◆ Texte à lire ◆

□ □ □ □

Jean-Marie Bockel : Ma dénonciation était plus vaste. Je n'avais pas connaissance des systèmes de financement occultes. Je n’étais pas dans ces circuits. Je me doutais, comme tout le monde, que ça devait bien exister. Mais mon propos ne se limitait pas à ce seul aspect des choses. Je souhaitais que l'on change globalement la relation traditionnelle à l’Afrique : à la fois dans le domaine économique, politique ou dans la prise en compte des aspirations du peuple africain.

Robert Bourgi avait eu à l'époque de votre éviction des mots très durs à votre encontre, estimant que vous n'aviez "rien compris à l'Afrique" et que vous étiez "psychorigide"...

□ □ □ □

◆ Lignes fournies ◆
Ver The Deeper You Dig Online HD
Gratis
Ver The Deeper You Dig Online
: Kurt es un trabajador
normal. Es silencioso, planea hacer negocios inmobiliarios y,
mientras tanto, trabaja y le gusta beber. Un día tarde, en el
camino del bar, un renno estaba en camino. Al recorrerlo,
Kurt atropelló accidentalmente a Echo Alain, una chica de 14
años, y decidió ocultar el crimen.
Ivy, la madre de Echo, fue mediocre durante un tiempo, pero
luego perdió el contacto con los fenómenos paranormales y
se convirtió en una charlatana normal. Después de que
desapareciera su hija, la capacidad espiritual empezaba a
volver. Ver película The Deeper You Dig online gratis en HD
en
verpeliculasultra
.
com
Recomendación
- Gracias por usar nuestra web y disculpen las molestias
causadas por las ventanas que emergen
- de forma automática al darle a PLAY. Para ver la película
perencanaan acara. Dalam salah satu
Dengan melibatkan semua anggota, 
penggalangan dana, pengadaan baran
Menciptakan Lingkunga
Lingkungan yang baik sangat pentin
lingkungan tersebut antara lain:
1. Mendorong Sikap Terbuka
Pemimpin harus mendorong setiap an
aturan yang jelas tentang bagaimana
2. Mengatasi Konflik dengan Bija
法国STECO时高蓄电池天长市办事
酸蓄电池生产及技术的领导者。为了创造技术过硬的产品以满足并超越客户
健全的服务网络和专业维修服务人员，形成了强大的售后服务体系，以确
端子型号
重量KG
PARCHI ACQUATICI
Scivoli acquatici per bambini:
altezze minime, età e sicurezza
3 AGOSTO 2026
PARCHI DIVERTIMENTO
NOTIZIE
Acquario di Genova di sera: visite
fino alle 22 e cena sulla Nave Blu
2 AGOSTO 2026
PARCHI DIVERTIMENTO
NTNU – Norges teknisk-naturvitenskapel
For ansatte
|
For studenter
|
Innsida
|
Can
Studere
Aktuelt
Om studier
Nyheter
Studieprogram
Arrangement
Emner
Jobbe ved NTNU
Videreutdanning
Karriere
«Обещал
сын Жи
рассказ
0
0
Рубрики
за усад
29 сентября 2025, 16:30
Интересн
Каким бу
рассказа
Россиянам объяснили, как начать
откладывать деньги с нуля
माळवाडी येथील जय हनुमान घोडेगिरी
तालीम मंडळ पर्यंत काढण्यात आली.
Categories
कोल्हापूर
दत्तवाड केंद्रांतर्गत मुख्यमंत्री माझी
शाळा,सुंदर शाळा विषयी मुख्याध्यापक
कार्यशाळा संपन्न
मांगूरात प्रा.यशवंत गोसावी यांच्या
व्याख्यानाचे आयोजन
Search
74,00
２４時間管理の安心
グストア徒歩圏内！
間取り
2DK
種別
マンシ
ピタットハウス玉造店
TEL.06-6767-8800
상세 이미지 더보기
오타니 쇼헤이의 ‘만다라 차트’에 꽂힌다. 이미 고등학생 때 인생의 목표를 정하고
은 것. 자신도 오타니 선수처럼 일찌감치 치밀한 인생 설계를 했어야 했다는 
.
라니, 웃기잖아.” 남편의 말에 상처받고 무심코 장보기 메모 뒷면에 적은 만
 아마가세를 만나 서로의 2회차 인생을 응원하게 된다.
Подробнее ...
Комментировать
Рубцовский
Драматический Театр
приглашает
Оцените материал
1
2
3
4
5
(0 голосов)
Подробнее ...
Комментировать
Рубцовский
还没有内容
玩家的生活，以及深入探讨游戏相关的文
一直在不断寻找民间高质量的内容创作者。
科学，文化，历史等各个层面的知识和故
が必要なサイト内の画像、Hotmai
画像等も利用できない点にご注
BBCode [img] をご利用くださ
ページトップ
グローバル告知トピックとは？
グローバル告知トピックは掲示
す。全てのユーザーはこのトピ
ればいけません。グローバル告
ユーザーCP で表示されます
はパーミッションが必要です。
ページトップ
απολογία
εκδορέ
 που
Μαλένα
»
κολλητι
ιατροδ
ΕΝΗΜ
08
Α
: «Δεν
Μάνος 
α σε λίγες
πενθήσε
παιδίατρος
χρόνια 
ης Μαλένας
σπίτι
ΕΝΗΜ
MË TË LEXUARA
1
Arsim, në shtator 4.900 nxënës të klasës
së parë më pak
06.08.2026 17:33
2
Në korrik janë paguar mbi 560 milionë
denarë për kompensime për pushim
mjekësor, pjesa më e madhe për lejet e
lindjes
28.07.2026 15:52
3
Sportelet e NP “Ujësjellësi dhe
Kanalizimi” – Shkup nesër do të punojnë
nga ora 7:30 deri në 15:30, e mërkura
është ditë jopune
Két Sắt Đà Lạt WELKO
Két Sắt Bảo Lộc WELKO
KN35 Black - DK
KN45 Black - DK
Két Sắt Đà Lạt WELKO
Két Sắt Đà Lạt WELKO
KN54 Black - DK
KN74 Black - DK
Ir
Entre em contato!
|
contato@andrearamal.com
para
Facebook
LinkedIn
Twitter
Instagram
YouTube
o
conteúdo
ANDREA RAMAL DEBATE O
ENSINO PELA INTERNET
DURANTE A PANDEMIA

□ □ □ □

◆ Consigne 1 ◆
Reproduisez fidèlement le passage de l'entretien avec Jean-Marie Bockel qui s'ouvre sur les mots contenant « Jean-Marie Bockel : Ma » et se clôt sur « du peuple africain. ».
◆ Consigne 2 ◆
Reprenez l'entretien avec Jean-Marie Bockel après sa dernière phrase et poursuivez-le.

◆ Réponse rédigée 1 ◆
Jean-Marie Bockel : Ma dénonciation était plus vaste. Je n'avais pas connaissance des systèmes de financement occultes. Je n’étais pas dans ces circuits. Je me doutais, comme tout le monde, que ça devait bien exister. Mais mon propos ne se limitait pas à ce seul aspect des choses. Je souhaitais que l'on change globalement la relation traditionnelle à l’Afrique : à la fois dans le domaine économique, politique ou dans la prise en compte des aspirations du peuple africain.

◆ Réponse rédigée 2 ◆
Ses propos ne m’avaient pas surpris. Nous avions tous les deux des visions un peu différentes du développement de l’Afrique. Il avait la vision d’un intermédiaire qui avait un certain rôle parfois utile : de tout temps, dans les relations entre tous pays, il a existé des relations officieuses, voire secrètes, qui cohabitaient avec la diplomatie officielle. Je ne le condamne pas. Mais lorsque cela prend trop d’ampleur et que ça supplante certaines relations normales qui peuvent exister entre deux pays, nous nous retrouvons alors dans une situation perverse. C’est un peu ce qui a caractérisé la relation classique entre la France et un certain prêt carré africain.

Ce que j’ai voulu incarner et accélérer – dans les pas du discours qu'a tenu Nicolas Sarkozy à Cotonou, en 2006 – a pu heurter des intérêts et des habitudes. D’où des propos sur ma prétenue psychorigidité…. Mais cela ne me gène nullement.

Et aujourd'hui : la Françafrique, c’est du passé ?

J’ignore si les propos de Robert Bourgi sont vrais ou faux. Mais le simple fait qu’il les ai tenus montre que l’édifice se fissure. Une page se tourne. Il n’aurait jamais pu tenir de tels propos il y a deux ou trois ans.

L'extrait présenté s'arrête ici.